Samsung Electronics Co. (SSNLF) is on track for its worst results in two years after low-cost Chinese competition took a big bite out of its core smartphones business in the second quarter.
The Korean giant said its operating profit in the three months ending in June probably fell around 25% to 7.2 trillion Korean won ($7.12 billion) some 13% below a consensus forecast calculated by Reuters, as the company spent heavily on advertising to shift unsold devices in the face of weak demand in China and Europe. Sales fell for the first time since it adopted new accounting standards in 2009, Reuters said.
The company, which is facing a stern challenge from Chinese competitors such as Huawei and Lenovo in the mid-to-lower end of the smartphone market, said it “executed marketing expenses somewhat aggressively to reduce channel inventories in preparation for the 3Q peak season and new model launch.”

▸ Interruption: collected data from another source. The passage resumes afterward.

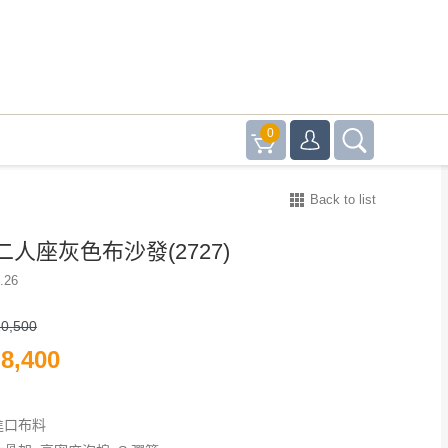
0
Back to list
人座灰色布沙發(2727)
.26
0,500
8,400
進口布料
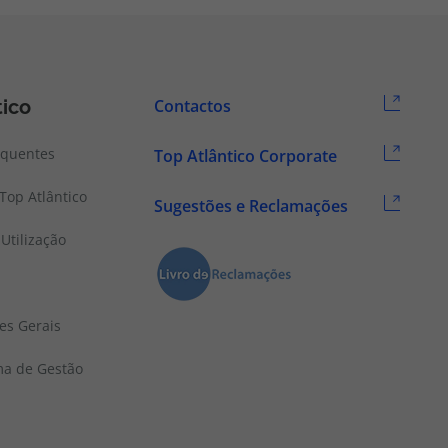
tico
Contactos
equentes
Top Atlântico Corporate
Top Atlântico
Sugestões e Reclamações
Utilização
es Gerais
ema de Gestão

Its task was made harder by the fact that the Korean won rose to its highest level in six years during the period, while its Chinese competitors were benefiting from central bank action to let the yuan slide gradually. In addition, Chinese customers held off from buying new gadgets, preferring to wait for deals tied to the roll-out of 4G mobile networks later this year.
Samsung said it’s still clearing inventories and expects “marginal” expenses from that in the third quarter.

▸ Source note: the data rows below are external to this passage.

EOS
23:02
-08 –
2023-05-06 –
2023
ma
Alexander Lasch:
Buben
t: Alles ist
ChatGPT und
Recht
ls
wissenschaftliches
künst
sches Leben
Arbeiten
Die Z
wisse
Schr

However, it did strike a more upbeat tone in its outlook, saying it expects the roll-out of new models to lead to increased shipments in the third quarter, something that will also support results at its display and memory businesses.
That forecast helped to keep Samsung’s shares pretty much unchanged despite the disappointing 2Q figures.
What’s true for Samsung isn’t necessarily true for its biggest competitor, Apple Inc. (AAPL), whose higher-performance iPhones are more protected from cut-price competition. Apple also has some fresh momentum in China from a relatively new commercial partnership with China Mobile.
But Samsung’s figures are another sign that the global market for smartphones and tablets is maturing, leading to lower rates of growth and thinner margins. Somewhat ominously, it warned that demand for 5-to-6 inch smartphones cannibalized the demand for 7-to-8 inch tablets.
Research firm IDC expects global sales to rise only 19% this year, down from 39% in 2013.
But there’s no doubting that Samsung’s products are still in demand – a criminal gang in Sao Paulo, Brazil wanted them so much they stole an estimated $36 million worth of laptops, smartphones and other gadgets from one of its factories there Monday, holding 200 staff hostage while they made away with the goods in a convoy of 10 trucks. No-one was hurt in the raid, Bloomberg reported.